Copy out all lines of the records in which the word "nemcsak" appears.

+++ Recorded data +++

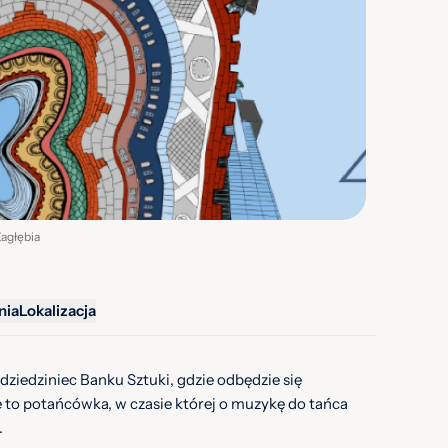
Zagłębia
nia
Lokalizacja
 dziedziniec Banku Sztuki, gdzie odbędzie się
 to potańcówka, w czasie której o muzykę do tańca
.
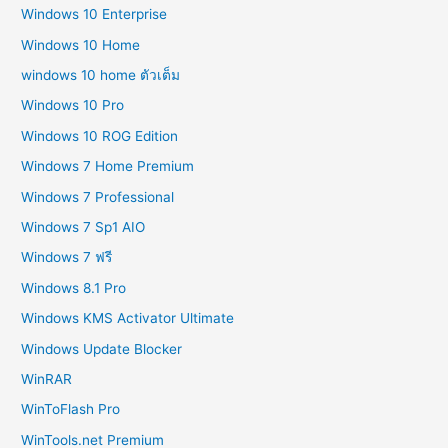
Windows 10 Enterprise
Windows 10 Home
windows 10 home ตัวเต็ม
Windows 10 Pro
Windows 10 ROG Edition
Windows 7 Home Premium
Windows 7 Professional
Windows 7 Sp1 AIO
Windows 7 ฟรี
Windows 8.1 Pro
Windows KMS Activator Ultimate
Windows Update Blocker
WinRAR
WinToFlash Pro
WinTools.net Premium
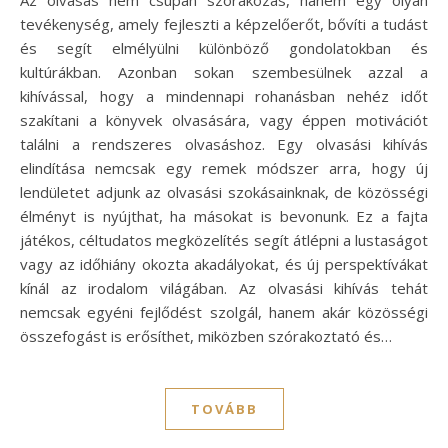
tevékenység, amely fejleszti a képzelőerőt, bővíti a tudást
és segít elmélyülni különböző gondolatokban és
kultúrákban. Azonban sokan szembesülnek azzal a
kihívással, hogy a mindennapi rohanásban nehéz időt
szakítani a könyvek olvasására, vagy éppen motivációt
találni a rendszeres olvasáshoz. Egy olvasási kihívás
elindítása nemcsak egy remek módszer arra, hogy új
lendületet adjunk az olvasási szokásainknak, de közösségi
élményt is nyújthat, ha másokat is bevonunk. Ez a fajta
játékos, céltudatos megközelítés segít átlépni a lustaságot
vagy az időhiány okozta akadályokat, és új perspektívákat
kínál az irodalom világában. Az olvasási kihívás tehát
nemcsak egyéni fejlődést szolgál, hanem akár közösségi
összefogást is erősíthet, miközben szórakoztató és…
TOVÁBB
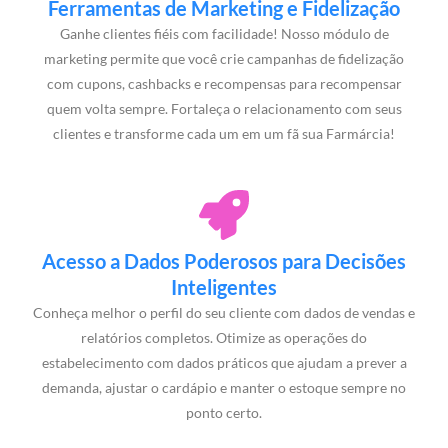
Ferramentas de Marketing e Fidelização
Ganhe clientes fiéis com facilidade! Nosso módulo de
marketing permite que você crie campanhas de fidelização
com cupons, cashbacks e recompensas para recompensar
quem volta sempre. Fortaleça o relacionamento com seus
clientes e transforme cada um em um fã sua Farmárcia!
Acesso a Dados Poderosos para Decisões
Inteligentes
Conheça melhor o perfil do seu cliente com dados de vendas e
relatórios completos. Otimize as operações do
estabelecimento com dados práticos que ajudam a prever a
demanda, ajustar o cardápio e manter o estoque sempre no
ponto certo.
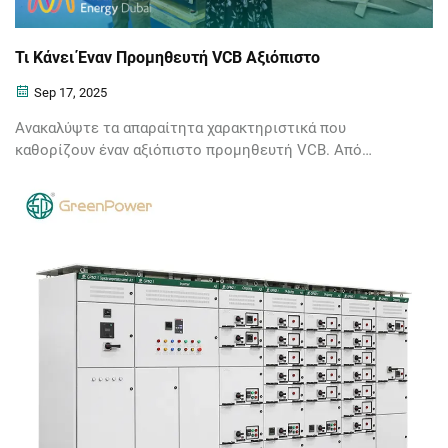
Τι Κάνει Έναν Προμηθευτή VCB Αξιόπιστο
Sep 17, 2025
Ανακαλύψτε τα απαραίτητα χαρακτηριστικά που
καθορίζουν έναν αξιόπιστο προμηθευτή VCB. Από
πιστοποιήσεις μέχρι αποδεδειγμένα ιστορικά, μάθετε
πώς να επιλέξετε έναν συνεργάτη στον οποίο μπορείτε
να εμπιστευτείτε. Διαβάστε περισσότερα.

+++

Result of the task |
elindítása nemcsak egy remek módszer arra, hogy új
nemcsak egyéni fejlődést szolgál, hanem akár közösségi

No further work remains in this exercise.